Chapter 4, Section 3: Fisher's Contribution
Nowadays, the utility numbers economists use are mostly ordinal measure. Numbers of ordinal measure are not additive, but they can be ranked. Ranking is measuring. For an unadditive ranking, the margins between numbers are not comparable. 101 is greater than 99, and 99 is greater than 89. The former margin is 2, while the latter is 10, since the numbers are not cardinal measure, we cannot say the latter margin is five times larger.
Let's have some examples. In a Miss Hong Kong contest, the champion wins a score of 88, the runner-up 82, and the third place 79, then the ranking is settled. But we cannot say the margin between the champion and the runner-up is two times as large as that between the runner-up and the third place. Another example, when students take an exam, the teacher ranks them by scores. When I was studying in UCLA, one student asked the teacher how test scores were calculated. The teacher answered: "Test scores is just an arbitrary ranking, teachers that don't do this would be too stupid to teach in UCLA." The scores for essay questions are ordinal measure.
Ranking utilities with ordinal numbers doesn't have any logic problem. The assertion that someone takes A over B because the utility for A is larger, if relevant constraints properly handled, explains the behavior sufficiently. But when measuring utility with ordinal numbers, we know neither what the margin between A and B means, nor where a total utility for that man can be used. More than twenties years ago, the father of a Hong Kong middle school student called me, and said his son cannot answer the teacher's question about the use of total utility and thus failed an exam. The father asked for the answer, yet I asked in reply: "Does your son really not know the answer?" "No, he doesn't." "Good, your son actually knows more than his teacher!"
In 1892, I. Fisher (1867-1947), who later became the greatest economist of the twentieth century, published his doctoral dissertation, part of which is about utility theory. That's a genius book, and a key point in it is, to explain behaviors, cardinal ranking of utility is totally unnecessary, because at margin, cardinal ranking and ordinal ranking are of no difference, while for behavior explanation "margin" is sufficient. "Marginal" utility means the numerical change of utility brought by the increase or decrease of an item. When viewed at margin, neither addition into a total utility is necessary, nor comparison among different margins.
The idea that changes at margin suffice for behavior explanation originated from W. S. Jevons (1835-1882), and thrived due to Fisher's cherishing. In 1946 Stigler pointed out, if two products are produced through a single process, the average cost for each would be unable to know, yet the variation of marginal cost is knowable. To explain production behaviors, the information of average cost is unnecessary.

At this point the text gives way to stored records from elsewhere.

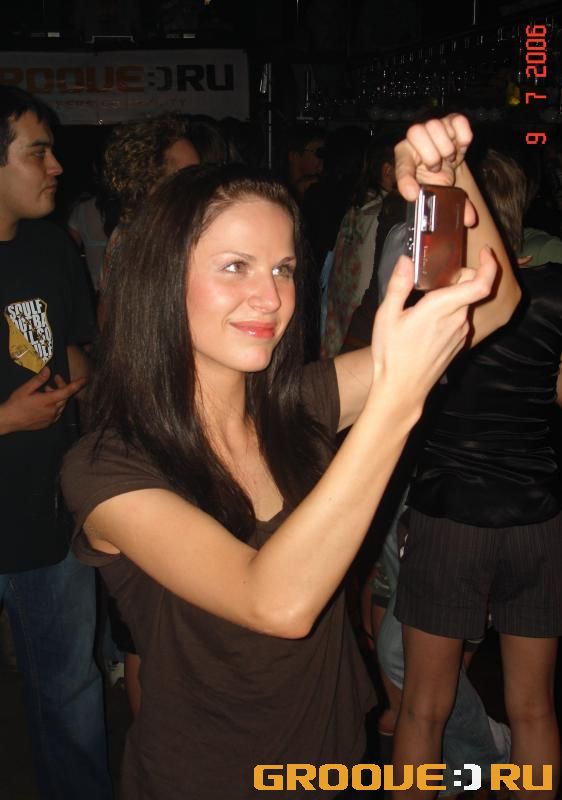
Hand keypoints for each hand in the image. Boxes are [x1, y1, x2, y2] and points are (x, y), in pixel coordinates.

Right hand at [0, 367, 86, 433]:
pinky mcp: (48, 424)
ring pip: (61, 405)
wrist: (8, 421)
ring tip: (46, 390)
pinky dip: (55, 405)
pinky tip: (45, 401)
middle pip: (65, 397)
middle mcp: (52, 411)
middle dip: (62, 386)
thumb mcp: (25, 389)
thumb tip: (48, 370)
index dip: (77, 385)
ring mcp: (51, 419)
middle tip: (55, 379)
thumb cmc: (16, 404)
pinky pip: (57, 413)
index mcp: (48, 401)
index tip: (85, 379)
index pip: (67, 391)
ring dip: (58, 396)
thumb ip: (39, 380)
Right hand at [370, 247, 496, 415]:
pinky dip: (452, 313)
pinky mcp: (459, 344)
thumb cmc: (392, 354)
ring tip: (428, 301)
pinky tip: (429, 322)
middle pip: (473, 289)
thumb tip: (406, 261)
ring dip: (455, 297)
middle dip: (462, 277)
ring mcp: (461, 333)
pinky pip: (461, 320)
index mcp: (441, 308)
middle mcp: (457, 319)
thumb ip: (399, 285)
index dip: (489, 265)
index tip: (484, 252)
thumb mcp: (387, 315)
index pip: (481, 284)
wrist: (402, 389)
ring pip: (466, 305)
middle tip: (438, 276)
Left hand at [395, 114, 475, 225]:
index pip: (401, 168)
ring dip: (447, 147)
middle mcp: (414, 139)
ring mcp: (432, 127)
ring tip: (449, 157)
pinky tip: (461, 146)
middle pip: (416, 133)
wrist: (450, 162)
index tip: (413, 195)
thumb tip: (470, 219)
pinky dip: (463, 136)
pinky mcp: (451, 120)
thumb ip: (451, 205)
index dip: (406, 181)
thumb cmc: (438, 177)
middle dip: (431, 155)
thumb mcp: (439, 192)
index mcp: (404, 158)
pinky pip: (458, 121)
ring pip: (435, 126)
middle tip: (438, 166)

Later on when I was engaged in transaction cost research, I'd start only from changes at margin in any analysis. In the real world, transaction cost is not easy to measure. A viable means to explain behaviors is to see under different scenarios whether the transaction cost would go up or down. Change means "margin", and if there is no change, a behavior can never be explained. In dealing with transaction cost via changes at margin, it doesn't matter whether cardinal measure or ordinal measure is used. We cannot say cardinal measure is more accurate either, because accuracy here depends on the acceptance of observers, not the thoroughness of numbers.
Let me stress once again. Utility is just a free name for the ranking numbers of options, aiming at explaining a man's choices. This is what my teacher Alchian has said. Stigler has said: "Whether we assume one maximizes wealth, religious belief, elimination of love song singers, or his waistline, for rigorous demand theory it just makes no difference." R. H. Strotz has said: "Obviously, we don't have to find out whether the measurement of utility is in money, leisure time, octave, or inch, not to mention a psychological unit." These are all wisdom in the fifties of last century.